L’aliénation technologique du monde ou l’acosmisme de l’époque peut se comprendre comme l’effet d’une contamination des procédures technoscientifiques par les caractères de l’action humaine, qui procède de manière inverse, pourrait-on dire, à la substitution des procédures technopoiètiques de l’œuvre aux caractères de l’action.

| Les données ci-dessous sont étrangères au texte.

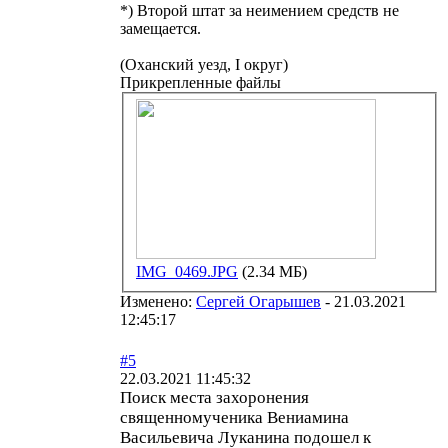
*) Второй штат за неимением средств не
замещается.
(Оханский уезд, I округ)
Прикрепленные файлы
IMG_0469.JPG
(2.34 МБ)
Изменено:
Сергей Огарышев
-
21.03.2021
12:45:17
#5
22.03.2021 11:45:32
Поиск места захоронения
священномученика Вениамина
Васильевича Луканина подошел к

Les traits (imprévisibilité, irréversibilité, anonymat) qu’une conception technopoiètique du politique tente, d’un côté, d’exclure du domaine des affaires humaines et du rapport des hommes entre eux, pour les rendre entièrement maîtrisables, se trouvent, d’un autre côté, importés dans le domaine des sciences naturelles, dans le rapport des hommes à la nature, par les développements de la technologie scientifique. La conséquence est double :

  • d’une part, l’illimitation  propre à l’action envahit le domaine des artefacts humains, menaçant de détruire définitivement non seulement le monde mais la planète ;
  • d’autre part, l’idée de l’action humaine a, dans le contexte époqual du monde moderne, perdu toute signification et, semble-t-il, toute consistance politique, condamnant définitivement le domaine des affaires humaines à se soumettre à la démesure de la logique technopoiètique contaminée par l’amétron[3] de toute praxis.

Que deviennent, en effet, si l’on doit maintenant parler de « l’action technique sur la nature », ces propriétés de l’action : qu’elle seule « met les hommes directement en relation les uns avec les autres sans l’intermédiaire de la matière [4]» ; qu’elle seule manifeste en sa singularité qui est l’agent de ses actes ?

La contamination des procédures technoscientifiques par les caractères de l’action présente un double aspect[5].

Le premier est résumé dans le concept de processus qui vient maintenant désigner la poièsis contaminée par l’imprévisibilité et l’irréversibilité de l’action. Alors que dans la fabrication, la force déclenchée s’épuise dans le produit, dans l’action, cette force se démultiplie à mesure des rapports imprévus qu’elle tisse, et sa fin est imprévisible. Alors que dans la fabrication ce qui a été fait peut être défait et refait, ce qu’a fait l’action est  irréversible, ne peut être ni corrigé ni annulé. En agissant sur la nature, l’homme moderne déclenche dans la nature des processus qui lui échappent, dont les conséquences sont imprévisibles et dont l’issue est irréversible. Alors que la politique technopoiètique, tentant de circonvenir l’imprévisibilité et l’irréversibilité amétriques de l’action, finit par substituer la démesure de sa logique infernale à l’amétron de la praxis, la technoscience succombe, elle, à l’illimitation constitutive de l’agir humain qu’elle convertit en une démesure technopoiètique — justifiée par une religion du progrès. Pourtant, la démesure technoscientifique pose dans le domaine du progrès scientifique la question de l’irréparable que la domination totalitaire a soulevé, elle, dans le domaine des affaires humaines.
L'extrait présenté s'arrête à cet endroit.